Basic Frontend Parsing (Simplified TS Example)

accumulated += chunk.textDelta;
const S = '[__SOURCE_FILES__]';
const i = accumulated.lastIndexOf(S);
if (i >= 0) {
const answer = accumulated.slice(0, i).trimEnd();
const raw = accumulated.slice(i + S.length).trim();
let sources: string[] = [];
try { sources = JSON.parse(raw) || []; } catch {}
}
Do Not Parse Sources Prematurely

Do not attempt to parse sources before detecting the sentinel; incomplete JSON may result.
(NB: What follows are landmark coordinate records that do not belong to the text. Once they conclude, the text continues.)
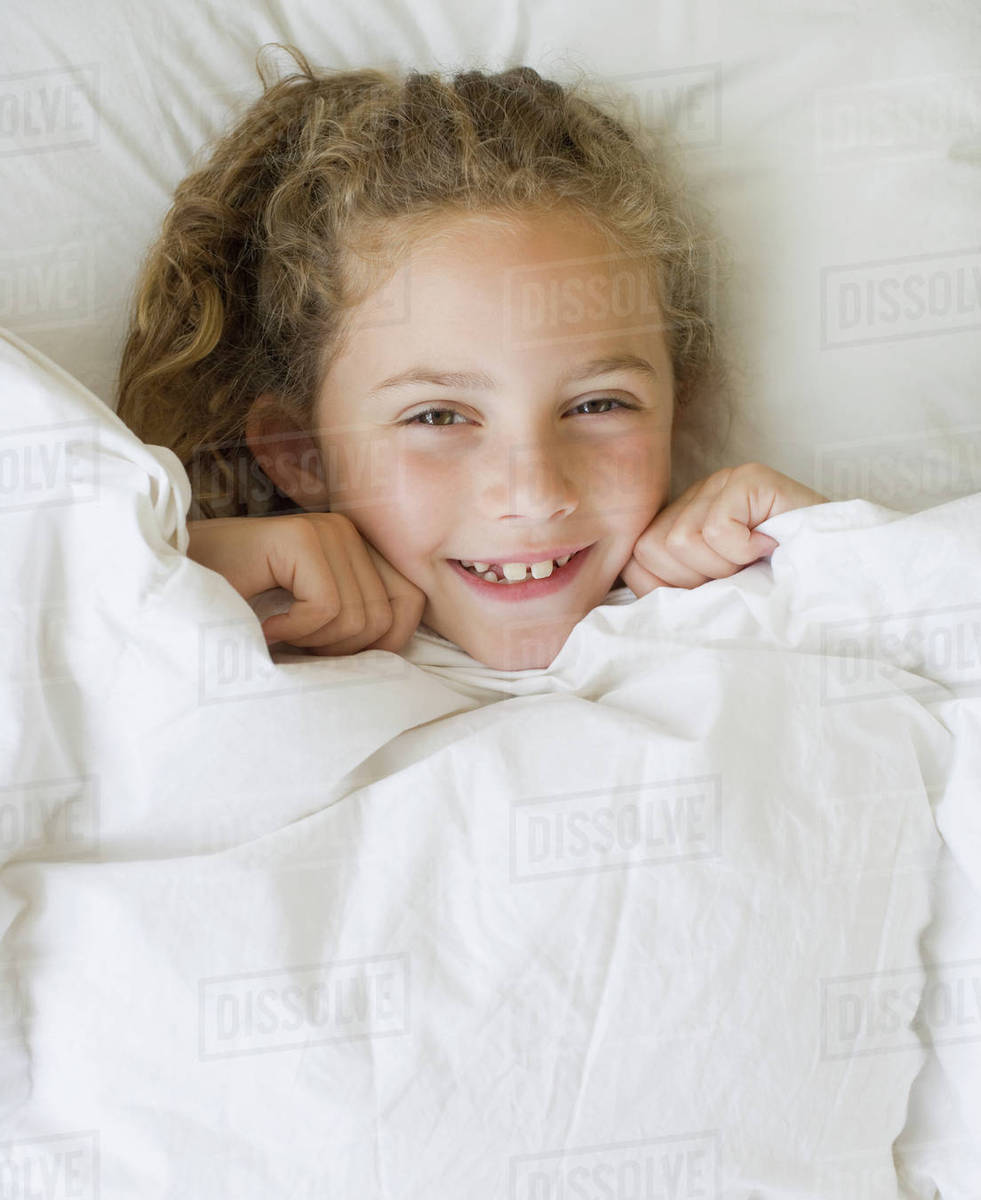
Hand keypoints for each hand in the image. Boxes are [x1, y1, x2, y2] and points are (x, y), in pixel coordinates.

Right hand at [186, 512, 425, 655]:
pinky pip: (327, 609)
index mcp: (357, 548)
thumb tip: (405, 657)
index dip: (382, 644)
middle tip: (296, 646)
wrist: (168, 596)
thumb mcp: (311, 626)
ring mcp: (326, 530)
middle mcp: (347, 531)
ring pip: (359, 619)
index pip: (412, 601)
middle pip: (387, 617)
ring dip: (313, 643)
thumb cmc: (236, 616)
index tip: (327, 652)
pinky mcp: (300, 539)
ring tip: (276, 631)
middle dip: (342, 650)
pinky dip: (292, 632)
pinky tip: (263, 624)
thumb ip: (357, 625)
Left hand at [619, 462, 827, 598]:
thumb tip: (635, 613)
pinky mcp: (749, 478)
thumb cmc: (780, 588)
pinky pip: (717, 528)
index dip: (671, 589)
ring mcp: (721, 482)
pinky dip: (744, 550)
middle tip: (738, 575)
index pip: (636, 561)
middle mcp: (695, 497)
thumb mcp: (717, 596)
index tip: (714, 590)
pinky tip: (769, 546)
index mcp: (681, 525)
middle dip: (696, 578)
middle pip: (652, 549)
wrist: (843, 572)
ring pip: (681, 540)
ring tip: (755, 561)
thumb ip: (677, 593)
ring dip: (724, 566)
Minimal successful stream:

data: {"type":"text-delta","textDelta":"R"}
data: {"type":"text-delta","textDelta":"i"}
...
data: {"type":"text-delta","textDelta":"\n[__SOURCE_FILES__][\"A.pdf\",\"B.pdf\"]"}

7. JSON Mode

Triggered by ?format=json or Accept: application/json.

Example:

{
"result": "Full grounded answer (without sentinel)",
"sourceFiles": ["Handout_MOOC12_CH2.pdf", "Guide.pdf"],
"title": "Handout_MOOC12_CH2.pdf, Guide.pdf",
"model": "gemini-2.5-flash"
}

Use case: When atomic results are needed (e.g., export, batch processing, synchronous backend workflows) or when SSE is not desired.

8. Front-End Tips

GoalRecommendation
Typing effectAppend each textDelta immediately
Separate sourcesLocate sentinel and split after completion
TTS playbackStrip sentinel + source JSON before sending to TTS
PersistenceStore structured data (answer, sources, model, createdAt) to avoid reparsing raw text
Retry logicIf no sentinel is found, treat as no sources (sources = [])

9. FAQ (Short)

QuestionAnswer
Multiple sentinels?Only one, at the very end.
Parse failure?Treat as zero sources.
Source order stable?Order reflects first-seen unique titles; no guaranteed sorting.
Why not custom SSE events?Restricted by ai-sdk chunk type limitations.

10. curl Examples

Streaming:

curl -N \
-H "Authorization: Bearer $TOKEN" \
-H "Content-Type: application/json" \
https://your-host/api/rag-chatbot \
-d '{"messages":[{"role":"user","content":"Explain my fall risk"}]}'

JSON mode:

curl \
-H "Authorization: Bearer $TOKEN" \
-H "Accept: application/json" \
-H "Content-Type: application/json" \
"https://your-host/api/rag-chatbot?format=json" \
-d '{"messages":[{"role":"user","content":"Explain my fall risk"}]}'

11. Error Samples

{ "error": "Authentication failed" }
{ "error": "No valid message data provided" }
{ "error": "Chat processing failed", "details": "Vertex timeout" }

12. Best Practices (Condensed)

  1. Prioritize streaming for better UX; use JSON mode for atomic results.
  2. Always wait for the sentinel before extracting sources.
  3. Persist structured data: answer, sources, model, createdAt.
  4. Wrap JSON.parse in try/catch.
  5. Sanitize or truncate very long answers for mobile display.

Keep this document synchronized with backend implementations; update automated/HTTP tests accordingly.